USD/CAD Turun karena Melemahnya USD, Kurang Ditindaklanjuti di Tengah Harga Minyak yang Bearish
- USD/CAD diperdagangkan dengan bias negatif ringan dan tertekan oleh penurunan USD yang sedang.
- Ketidakpastian mengenai jalur kenaikan suku bunga The Fed akan membantu membatasi penurunan USD yang berarti.
- Harga minyak yang bearish dapat terus melemahkan CAD dan mendukung pasangan ini.
Pasangan USD/CAD bergerak lebih rendah selama sesi Asia pada hari Kamis dan untuk saat ini, tampaknya telah menghentikan kenaikan beruntun selama tiga hari ke level tertinggi mingguan, di sekitar area 1,3815 yang disentuh pada hari sebelumnya. Harga spot saat ini diperdagangkan di bawah angka 1,3800, meskipun latar belakang fundamentalnya memerlukan kehati-hatian bagi para pedagang bearish dan sebelum memposisikan diri untuk pergerakan pelemahan yang berarti.

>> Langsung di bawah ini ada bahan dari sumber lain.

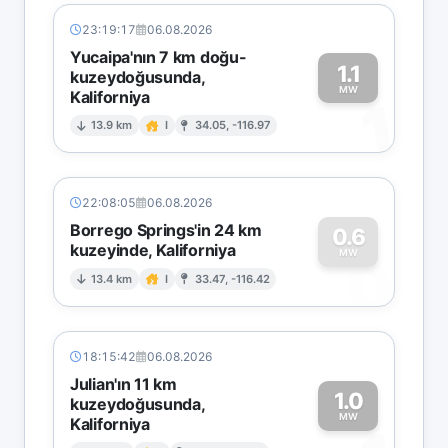
23:19:17
06.08.2026
Yucaipa'nın 7 km doğu-
1.1
kuzeydoğusunda,
MW
Kaliforniya
1
13.9 km
I
34.05, -116.97
22:08:05
06.08.2026
Borrego Springs'in 24 km
0.6
kuzeyinde, Kaliforniya
0
MW
13.4 km
I
33.47, -116.42
18:15:42
06.08.2026
Julian'ın 11 km
1.0
kuzeydoğusunda,
MW
Kaliforniya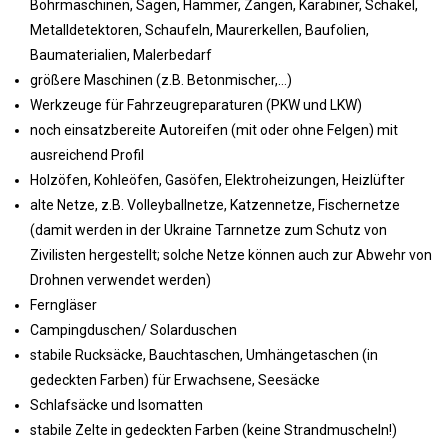
Bohrmaschinen, Sägen, Hammer, Zangen, Karabiner, Schäkel,
Metalldetektoren, Schaufeln, Maurerkellen, Baufolien,
Baumaterialien, Malerbedarf
größere Maschinen (z.B. Betonmischer,…)
Werkzeuge für Fahrzeugreparaturen (PKW und LKW)
noch einsatzbereite Autoreifen (mit oder ohne Felgen) mit
ausreichend Profil
Holzöfen, Kohleöfen, Gasöfen, Elektroheizungen, Heizlüfter
alte Netze, z.B. Volleyballnetze, Katzennetze, Fischernetze
(damit werden in der Ukraine Tarnnetze zum Schutz von
Zivilisten hergestellt; solche Netze können auch zur Abwehr von
Drohnen verwendet werden)
Ferngläser
Campingduschen/ Solarduschen
stabile Rucksäcke, Bauchtaschen, Umhängetaschen (in
gedeckten Farben) für Erwachsene, Seesäcke
Schlafsäcke und Isomatten
stabile Zelte in gedeckten Farben (keine Strandmuscheln!)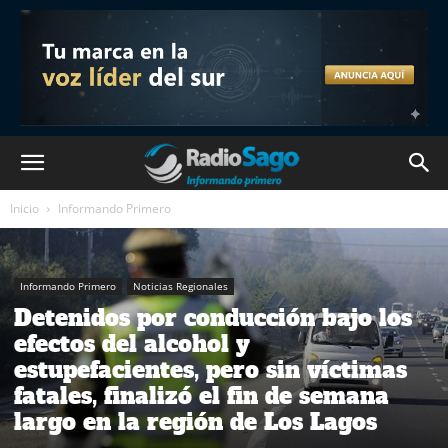
Inicio
Informando Primero
Informando Primero
Noticias Regionales
Detenidos por conducción bajo los
efectos del alcohol y
estupefacientes, pero sin víctimas
fatales, finalizó el fin de semana
largo en la región de Los Lagos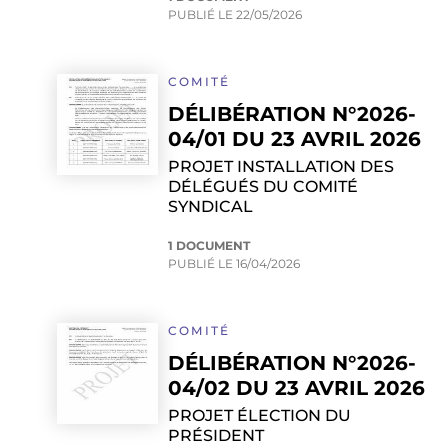
PUBLIÉ LE
22/05/2026
COMITÉ
DÉLIBÉRATION N°2026-
04/01 DU 23 AVRIL 2026
PROJET INSTALLATION DES
DÉLÉGUÉS DU COMITÉ
SYNDICAL
1 DOCUMENT
PUBLIÉ LE
16/04/2026
COMITÉ
DÉLIBÉRATION N°2026-
04/02 DU 23 AVRIL 2026
PROJET ÉLECTION DU
PRÉSIDENT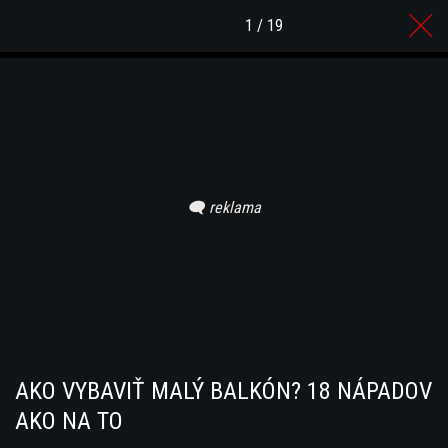
1 / 19
AKO VYBAVIŤ MALÝ BALKÓN? 18 NÁPADOV
AKO NA TO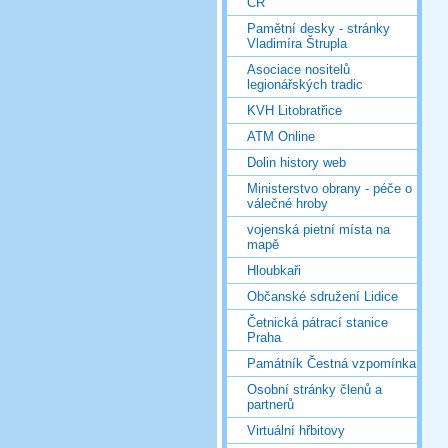
ČR
Pamětní desky - stránky
Vladimíra Štrupla
Asociace nositelů
legionářských tradic
KVH Litobratřice
ATM Online
Dolin history web
Ministerstvo obrany - péče o
válečné hroby
vojenská pietní místa na
mapě
Hloubkaři
Občanské sdružení Lidice
Četnická pátrací stanice
Praha
Památník Čestná vzpomínka
Osobní stránky členů a
partnerů
Virtuální hřbitovy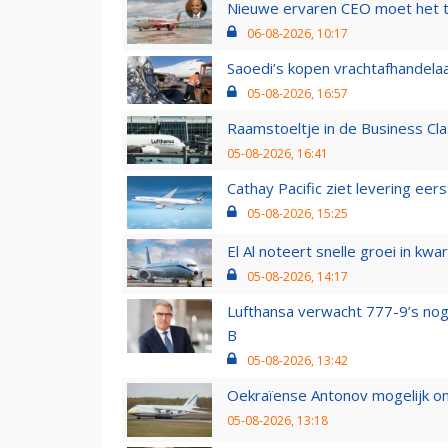
Nieuwe ervaren CEO moet het ti
06-08-2026, 10:17
Saoedi’s kopen vrachtafhandelaa
05-08-2026, 16:57
Raamstoeltje in de Business Cla
05-08-2026, 16:41
Cathay Pacific ziet levering ee
05-08-2026, 15:25
El Al noteert snelle groei in k
05-08-2026, 14:17
Lufthansa verwacht 777-9’s nog
B
05-08-2026, 13:42
Oekraïense Antonov mogelijk on
05-08-2026, 13:18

Tumbuhnya penerimaan bahwa Federal Reserve (Fed) mendekati akhir kampanye pengetatan kebijakannya menyebabkan penurunan lebih lanjut dalam imbal hasil obligasi pemerintah AS dan membuat Dolar AS (USD) bertahan. Hal ini, pada gilirannya, terlihat menekan pasangan USD/CAD. Meskipun demikian, komentar beberapa pejabat The Fed baru-baru ini meningkatkan ketidakpastian apakah suku bunga telah mencapai puncaknya atau masih diperlukan kenaikan suku bunga lebih lanjut untuk mengembalikan inflasi ke target 2%. Selain itu, suasana pasar yang berhati-hati akan membantu membatasi sisi negatif dari Greenback yang merupakan aset safe haven.
Selain itu, harga Minyak Mentah yang bearish dapat terus melemahkan CAD yang terkait dengan komoditas dan mendukung pasangan USD/CAD. Para investor saat ini tampaknya tidak terlalu khawatir tentang kemungkinan gangguan pasokan dari Timur Tengah setelah konflik Israel-Hamas. Hal ini, bersama dengan meredanya kekhawatiran tentang ketatnya pasokan global dan memburuknya prospek ekonomi global, yang diharapkan akan mengurangi permintaan bahan bakar, menyeret cairan hitam ini lebih jauh di bawah Simple Moving Average (SMA) 200-hari, ke level terendah empat bulan pada hari Rabu.
Sementara itu, Gubernur Bank of Canada (BoC) Tiff Macklem mengatakan bahwa bank sentral mungkin tidak perlu menaikkan suku bunga acuan lebih lanjut jika inflasi mendingin sesuai dengan ekspektasi. Hal ini, pada gilirannya, mendukung prospek munculnya beberapa aksi beli di sekitar pasangan USD/CAD. Oleh karena itu, akan lebih bijaksana untuk menunggu aksi jual lanjutan yang kuat sebelum mengkonfirmasi bahwa kenaikan yang disaksikan sejak awal pekan ini telah kehabisan tenaga.
Para pelaku pasar saat ini melihat ke data ekonomi AS, yang menampilkan rilis Klaim Pengangguran Awal Mingguan yang biasa dirilis pada awal sesi Amerika Utara. Namun, fokusnya akan tetap pada pidato Ketua Fed Jerome Powell, yang bersama dengan imbal hasil obligasi AS, akan mendorong permintaan USD dan mendorong pasangan USD/CAD. Selain itu, dinamika harga minyak dapat berkontribusi dalam menghasilkan peluang perdagangan jangka pendek.